Un peu à l’écart, Valeria s’était étendue sur une dalle rocheuse chauffée au soleil. Les yeux perdus dans le bleu du ciel, elle écoutait d’une oreille distraite ses amis chahuter. Leurs voix s’évanouissaient parfois, couvertes par le bruissement des feuilles agitées par le vent léger. Sa main caressait la pierre tiédie, son regard se perdait dans le bleu du ciel. Elle avait nagé un peu, puis avait préféré aller se reposer sur les plus hauts rochers avant que les garçons n’aient l’idée de la précipiter dans l’eau. Sous les rayons qui lui doraient la peau, elle ne songeait à rien en particulier. Elle s’abandonnait simplement au climat d’euphorie complice.

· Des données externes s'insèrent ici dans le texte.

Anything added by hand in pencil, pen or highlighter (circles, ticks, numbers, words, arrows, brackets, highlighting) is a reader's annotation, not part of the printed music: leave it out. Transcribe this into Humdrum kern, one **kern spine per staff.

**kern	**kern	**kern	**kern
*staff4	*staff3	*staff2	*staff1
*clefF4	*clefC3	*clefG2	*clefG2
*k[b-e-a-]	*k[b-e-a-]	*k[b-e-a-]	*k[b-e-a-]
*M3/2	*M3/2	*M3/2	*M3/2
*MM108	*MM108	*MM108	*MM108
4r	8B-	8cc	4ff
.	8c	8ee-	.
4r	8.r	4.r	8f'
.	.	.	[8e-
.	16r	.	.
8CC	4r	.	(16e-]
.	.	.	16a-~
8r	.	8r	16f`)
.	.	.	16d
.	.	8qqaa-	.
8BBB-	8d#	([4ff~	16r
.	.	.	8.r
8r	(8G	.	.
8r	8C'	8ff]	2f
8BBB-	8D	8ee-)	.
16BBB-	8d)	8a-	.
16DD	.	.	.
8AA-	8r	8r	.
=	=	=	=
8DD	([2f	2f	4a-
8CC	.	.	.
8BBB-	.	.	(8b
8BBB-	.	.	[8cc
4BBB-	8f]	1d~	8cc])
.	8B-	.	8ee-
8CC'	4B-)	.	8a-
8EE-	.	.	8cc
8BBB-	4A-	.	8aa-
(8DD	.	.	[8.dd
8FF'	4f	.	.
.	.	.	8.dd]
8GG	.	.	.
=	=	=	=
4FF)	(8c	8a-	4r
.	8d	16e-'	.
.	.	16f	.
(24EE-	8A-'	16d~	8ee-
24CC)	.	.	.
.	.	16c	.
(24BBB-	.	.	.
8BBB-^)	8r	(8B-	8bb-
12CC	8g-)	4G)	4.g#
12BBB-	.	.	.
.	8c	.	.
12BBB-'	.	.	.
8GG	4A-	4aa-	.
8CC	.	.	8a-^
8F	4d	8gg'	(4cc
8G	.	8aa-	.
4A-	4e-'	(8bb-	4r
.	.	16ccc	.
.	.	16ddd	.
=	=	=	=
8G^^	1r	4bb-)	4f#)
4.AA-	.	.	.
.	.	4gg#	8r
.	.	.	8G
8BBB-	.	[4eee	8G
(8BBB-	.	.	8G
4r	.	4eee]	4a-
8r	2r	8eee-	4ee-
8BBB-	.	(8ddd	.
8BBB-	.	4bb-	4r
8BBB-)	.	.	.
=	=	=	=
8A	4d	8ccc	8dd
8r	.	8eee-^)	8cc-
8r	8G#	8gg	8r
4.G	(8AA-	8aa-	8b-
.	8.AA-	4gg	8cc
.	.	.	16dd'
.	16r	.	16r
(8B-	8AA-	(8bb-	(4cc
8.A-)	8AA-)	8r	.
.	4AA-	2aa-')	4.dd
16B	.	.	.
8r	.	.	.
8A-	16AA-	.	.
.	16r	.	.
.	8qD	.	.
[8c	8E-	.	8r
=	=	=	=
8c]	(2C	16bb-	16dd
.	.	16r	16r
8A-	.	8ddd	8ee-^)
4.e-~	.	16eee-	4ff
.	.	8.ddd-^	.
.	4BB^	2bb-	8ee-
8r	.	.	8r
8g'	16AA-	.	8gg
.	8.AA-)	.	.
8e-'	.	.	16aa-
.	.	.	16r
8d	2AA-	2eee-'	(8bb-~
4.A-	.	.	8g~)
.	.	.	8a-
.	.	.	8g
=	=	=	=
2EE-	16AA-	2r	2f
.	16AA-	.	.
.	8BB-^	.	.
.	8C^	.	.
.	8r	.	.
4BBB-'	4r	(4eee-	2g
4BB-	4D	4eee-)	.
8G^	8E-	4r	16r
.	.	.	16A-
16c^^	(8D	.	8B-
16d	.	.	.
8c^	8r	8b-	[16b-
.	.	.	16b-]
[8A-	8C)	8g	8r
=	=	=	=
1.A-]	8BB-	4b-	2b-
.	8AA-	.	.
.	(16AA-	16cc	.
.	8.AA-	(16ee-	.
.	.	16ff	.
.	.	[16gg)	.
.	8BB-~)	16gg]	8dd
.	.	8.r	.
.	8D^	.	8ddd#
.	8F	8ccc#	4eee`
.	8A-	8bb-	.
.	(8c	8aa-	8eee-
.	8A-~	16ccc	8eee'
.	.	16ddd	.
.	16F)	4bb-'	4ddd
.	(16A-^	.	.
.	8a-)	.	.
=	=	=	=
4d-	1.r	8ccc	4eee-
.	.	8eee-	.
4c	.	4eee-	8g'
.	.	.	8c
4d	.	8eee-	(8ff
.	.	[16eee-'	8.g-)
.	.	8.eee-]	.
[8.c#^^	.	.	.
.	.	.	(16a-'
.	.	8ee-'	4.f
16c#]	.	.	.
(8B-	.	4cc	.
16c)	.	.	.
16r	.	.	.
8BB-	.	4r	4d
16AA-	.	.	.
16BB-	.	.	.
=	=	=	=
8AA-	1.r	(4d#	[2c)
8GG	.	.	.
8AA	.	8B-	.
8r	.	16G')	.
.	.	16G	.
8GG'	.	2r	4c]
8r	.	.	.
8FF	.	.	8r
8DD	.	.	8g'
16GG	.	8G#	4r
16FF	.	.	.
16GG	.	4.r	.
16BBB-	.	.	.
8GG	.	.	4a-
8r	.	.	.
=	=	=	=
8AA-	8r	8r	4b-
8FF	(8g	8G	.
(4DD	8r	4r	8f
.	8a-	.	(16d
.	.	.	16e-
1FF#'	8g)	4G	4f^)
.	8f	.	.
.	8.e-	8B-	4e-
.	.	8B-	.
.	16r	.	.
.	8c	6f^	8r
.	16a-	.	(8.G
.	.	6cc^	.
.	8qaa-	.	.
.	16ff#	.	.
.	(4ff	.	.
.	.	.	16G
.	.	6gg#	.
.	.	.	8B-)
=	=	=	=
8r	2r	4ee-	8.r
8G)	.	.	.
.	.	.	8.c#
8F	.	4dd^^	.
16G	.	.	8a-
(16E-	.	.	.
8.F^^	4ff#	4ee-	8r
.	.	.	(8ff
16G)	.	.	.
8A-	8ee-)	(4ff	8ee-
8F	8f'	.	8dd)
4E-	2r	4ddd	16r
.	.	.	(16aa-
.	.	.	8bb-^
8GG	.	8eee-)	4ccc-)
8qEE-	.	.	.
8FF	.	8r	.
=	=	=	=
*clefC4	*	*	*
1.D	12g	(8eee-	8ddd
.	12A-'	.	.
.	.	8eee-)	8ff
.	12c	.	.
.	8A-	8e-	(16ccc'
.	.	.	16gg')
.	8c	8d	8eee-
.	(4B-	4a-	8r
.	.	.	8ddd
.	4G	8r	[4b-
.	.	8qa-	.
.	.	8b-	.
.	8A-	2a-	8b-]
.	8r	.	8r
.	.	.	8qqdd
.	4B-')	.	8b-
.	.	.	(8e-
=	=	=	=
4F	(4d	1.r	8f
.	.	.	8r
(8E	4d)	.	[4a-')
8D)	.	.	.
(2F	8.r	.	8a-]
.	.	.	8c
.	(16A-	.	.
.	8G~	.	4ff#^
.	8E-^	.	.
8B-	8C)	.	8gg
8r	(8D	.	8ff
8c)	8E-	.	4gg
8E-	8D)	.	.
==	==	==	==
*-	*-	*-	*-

— Tu ne veux plus te baigner ? lui demanda Sofia, venue chercher à boire dans son sac posé à côté.

— Pas pour le moment. Les mecs n’ont pas l’air décidés à nous laisser tranquilles.

— Et alors ? On est plus nombreuses, nous aussi on peut les jeter dans la rivière !

Valeria fit une moue désapprobatrice.

— Ce serait l’escalade, dit-elle, et quand il s’agit de faire les idiots, ils ont toujours le dernier mot.

— Alors, à plus tard !

— Bonne chance !

La jeune femme dévala les marches naturelles que la rivière avait sculptées au fil du temps. Valeria ferma les yeux. À travers ses paupières closes, la lumière du soleil filtrait, teintée de rouge. Elle passa les doigts dans ses longs cheveux bruns qu’elle étala sur sa serviette pour qu’ils sèchent. Un frisson de bien-être la parcourut. Elle se laissa envahir par le bonheur de l’instant. Elle savourait cet après-midi comme une parenthèse. Au soleil, il n’y avait plus de soucis ; au bord de l’eau, plus de travail ; entre amis, plus de peurs. Elle prit une longue inspiration, comme pour s’imprégner de cet état de grâce.